Version difference data |
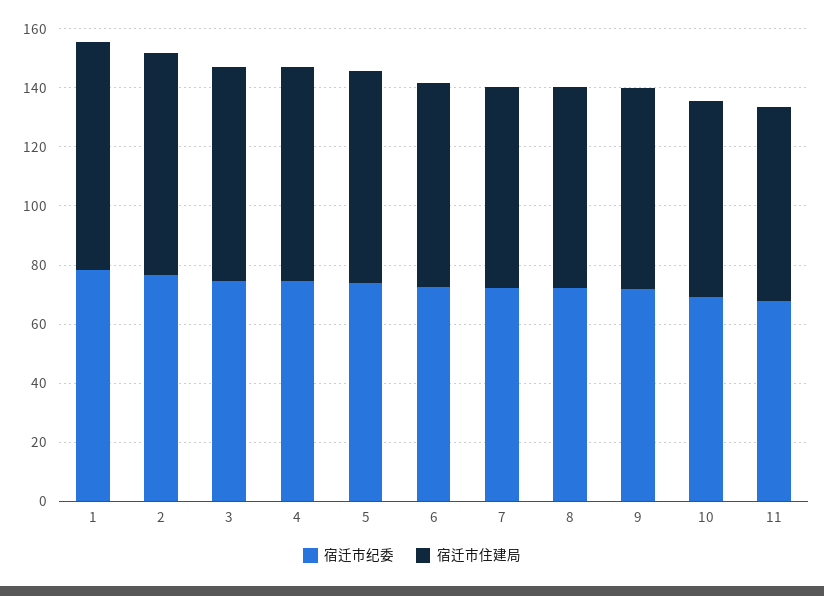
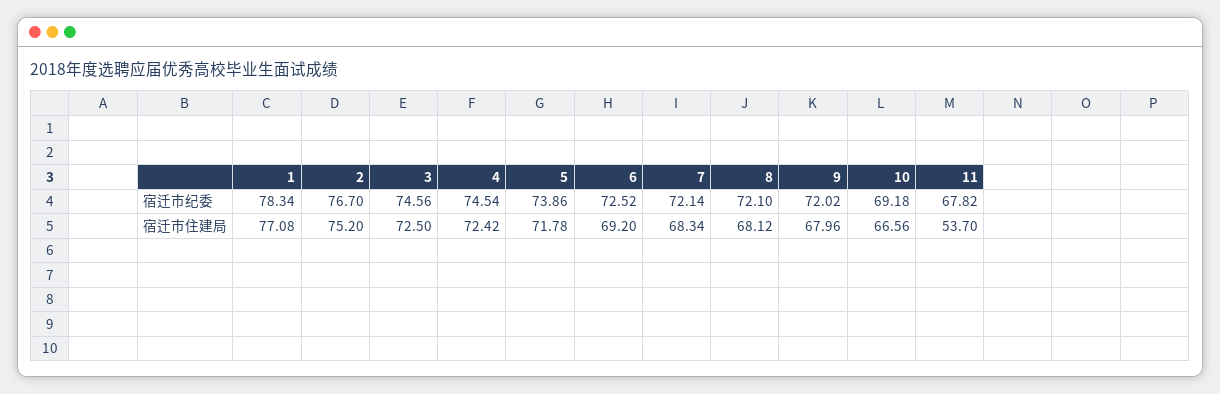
宿迁市住建局, 11: 65 -> 53.7

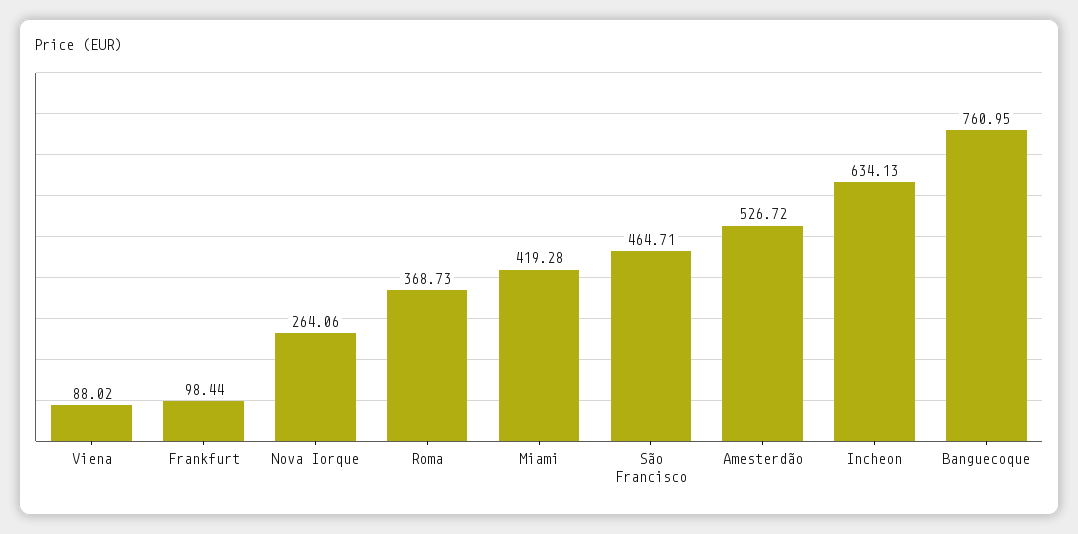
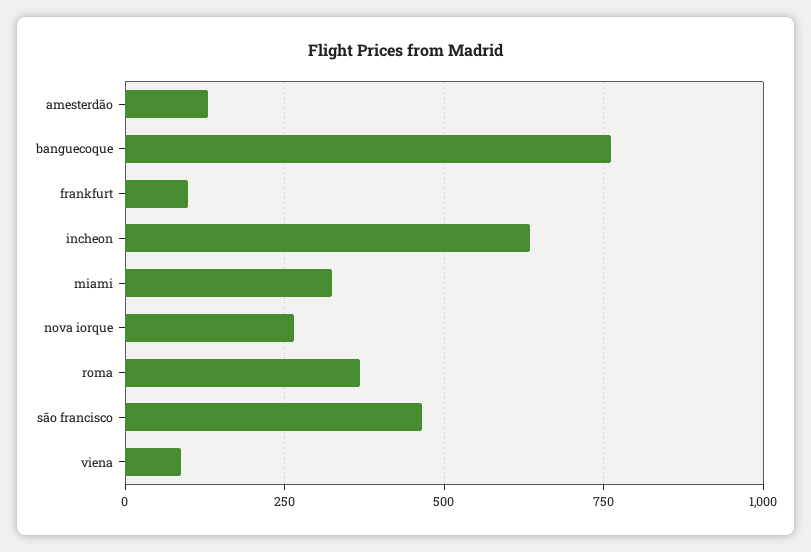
Miami: 419.28 -> 325
Amesterdão: 526.72 -> 125

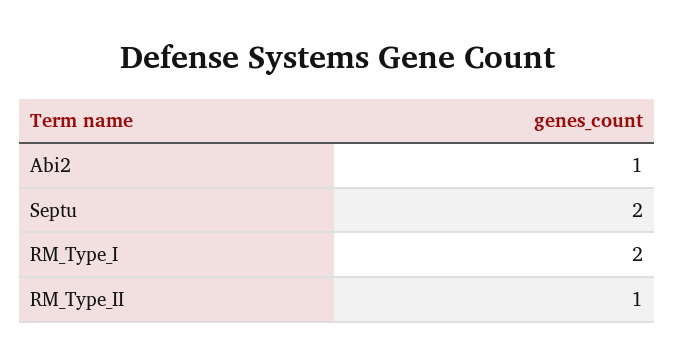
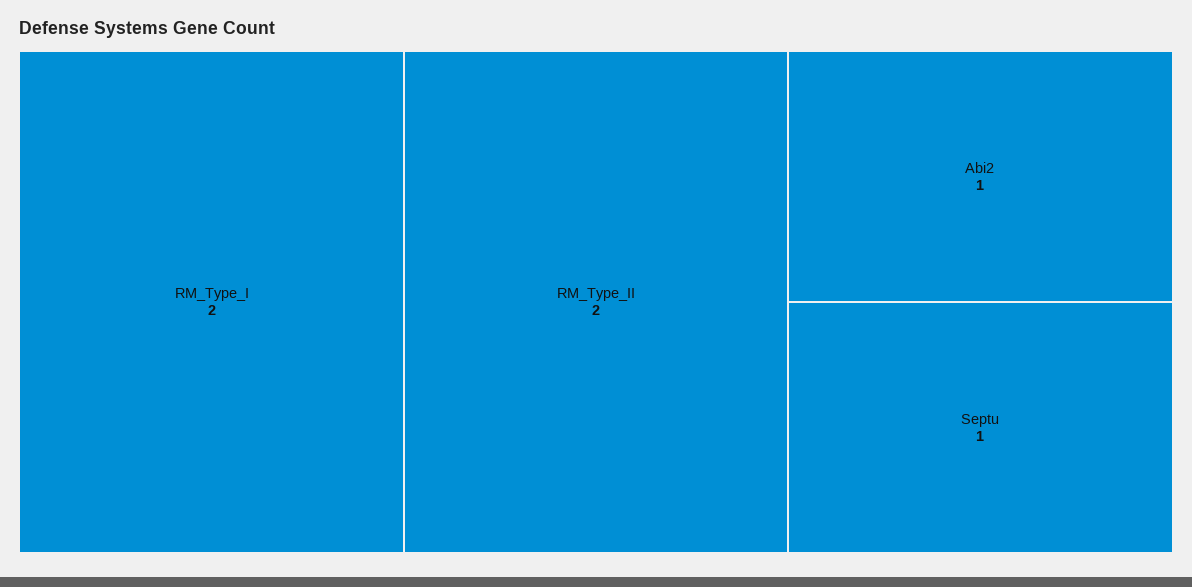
Septu: 2 -> 1
RM_Type_II: 1 -> 2

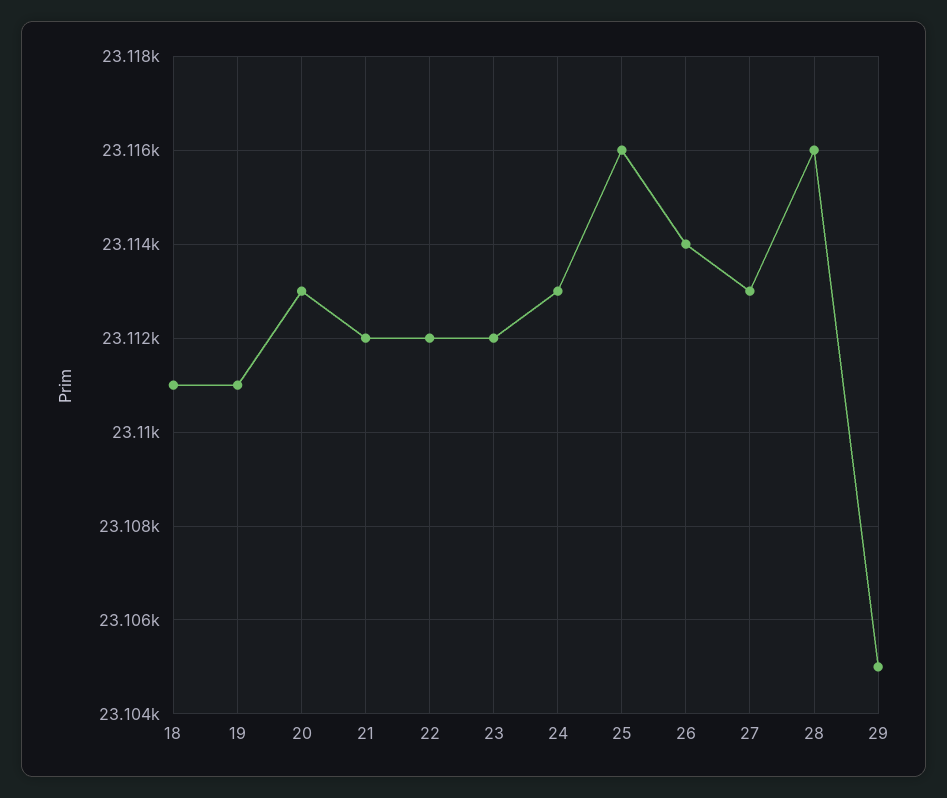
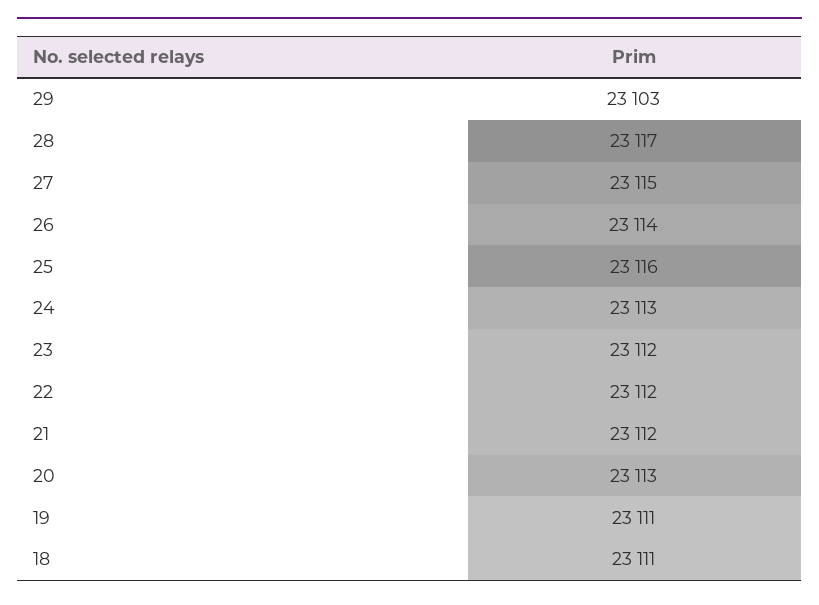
27: 23113 -> 23115
28: 23116 -> 23117
29: 23105 -> 23103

Exercise goal | In the copy, include exactly the lines from the one with "RM_Type_II: 1 -> 2" through the final line of the entries above, both ends counted, and no pictures.

Solution to the exercise |
RM_Type_II: 1 -> 2

27: 23113 -> 23115
28: 23116 -> 23117
29: 23105 -> 23103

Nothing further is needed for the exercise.